▸ Task prompt:
Give all the data again exactly.

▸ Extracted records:
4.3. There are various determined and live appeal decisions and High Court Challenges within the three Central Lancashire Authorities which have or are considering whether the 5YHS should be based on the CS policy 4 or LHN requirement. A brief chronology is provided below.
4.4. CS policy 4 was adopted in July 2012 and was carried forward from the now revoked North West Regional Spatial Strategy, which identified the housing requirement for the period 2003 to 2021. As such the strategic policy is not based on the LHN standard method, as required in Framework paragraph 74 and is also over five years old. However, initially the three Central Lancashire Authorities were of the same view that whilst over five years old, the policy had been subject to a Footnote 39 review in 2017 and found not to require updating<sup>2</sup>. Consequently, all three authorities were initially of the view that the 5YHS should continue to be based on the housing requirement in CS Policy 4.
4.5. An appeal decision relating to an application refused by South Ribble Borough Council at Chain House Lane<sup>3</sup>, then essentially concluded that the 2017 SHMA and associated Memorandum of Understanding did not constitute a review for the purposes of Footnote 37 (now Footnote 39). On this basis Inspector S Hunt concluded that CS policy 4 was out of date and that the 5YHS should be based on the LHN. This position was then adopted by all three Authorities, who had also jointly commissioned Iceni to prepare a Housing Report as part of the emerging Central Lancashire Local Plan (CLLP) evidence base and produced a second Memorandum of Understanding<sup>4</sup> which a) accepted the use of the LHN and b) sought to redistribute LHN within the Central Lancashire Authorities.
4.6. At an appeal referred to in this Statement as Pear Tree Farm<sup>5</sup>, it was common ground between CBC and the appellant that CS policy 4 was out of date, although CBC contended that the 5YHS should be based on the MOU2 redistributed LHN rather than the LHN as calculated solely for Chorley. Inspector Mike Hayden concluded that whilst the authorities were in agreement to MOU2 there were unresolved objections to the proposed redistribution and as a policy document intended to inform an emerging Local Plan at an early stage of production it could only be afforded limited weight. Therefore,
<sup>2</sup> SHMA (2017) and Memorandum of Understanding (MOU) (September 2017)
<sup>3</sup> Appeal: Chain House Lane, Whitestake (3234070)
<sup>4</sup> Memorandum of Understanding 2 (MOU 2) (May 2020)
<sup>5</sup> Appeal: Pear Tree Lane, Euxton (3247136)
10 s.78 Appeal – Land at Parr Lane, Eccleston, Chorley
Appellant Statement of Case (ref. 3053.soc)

▸ Task result:
4.3. There are various determined and live appeal decisions and High Court Challenges within the three Central Lancashire Authorities which have or are considering whether the 5YHS should be based on the CS policy 4 or LHN requirement. A brief chronology is provided below.
4.4. CS policy 4 was adopted in July 2012 and was carried forward from the now revoked North West Regional Spatial Strategy, which identified the housing requirement for the period 2003 to 2021. As such the strategic policy is not based on the LHN standard method, as required in Framework paragraph 74 and is also over five years old. However, initially the three Central Lancashire Authorities were of the same view that whilst over five years old, the policy had been subject to a Footnote 39 review in 2017 and found not to require updating<sup>2</sup>. Consequently, all three authorities were initially of the view that the 5YHS should continue to be based on the housing requirement in CS Policy 4.
4.5. An appeal decision relating to an application refused by South Ribble Borough Council at Chain House Lane<sup>3</sup>, then essentially concluded that the 2017 SHMA and associated Memorandum of Understanding did not constitute a review for the purposes of Footnote 37 (now Footnote 39). On this basis Inspector S Hunt concluded that CS policy 4 was out of date and that the 5YHS should be based on the LHN. This position was then adopted by all three Authorities, who had also jointly commissioned Iceni to prepare a Housing Report as part of the emerging Central Lancashire Local Plan (CLLP) evidence base and produced a second Memorandum of Understanding<sup>4</sup> which a) accepted the use of the LHN and b) sought to redistribute LHN within the Central Lancashire Authorities.
4.6. At an appeal referred to in this Statement as Pear Tree Farm<sup>5</sup>, it was common ground between CBC and the appellant that CS policy 4 was out of date, although CBC contended that the 5YHS should be based on the MOU2 redistributed LHN rather than the LHN as calculated solely for Chorley. Inspector Mike Hayden concluded that whilst the authorities were in agreement to MOU2 there were unresolved objections to the proposed redistribution and as a policy document intended to inform an emerging Local Plan at an early stage of production it could only be afforded limited weight. Therefore,
<sup>2</sup> SHMA (2017) and Memorandum of Understanding (MOU) (September 2017)
<sup>3</sup> Appeal: Chain House Lane, Whitestake (3234070)
<sup>4</sup> Memorandum of Understanding 2 (MOU 2) (May 2020)
<sup>5</sup> Appeal: Pear Tree Lane, Euxton (3247136)
10 s.78 Appeal – Land at Parr Lane, Eccleston, Chorley
Appellant Statement of Case (ref. 3053.soc)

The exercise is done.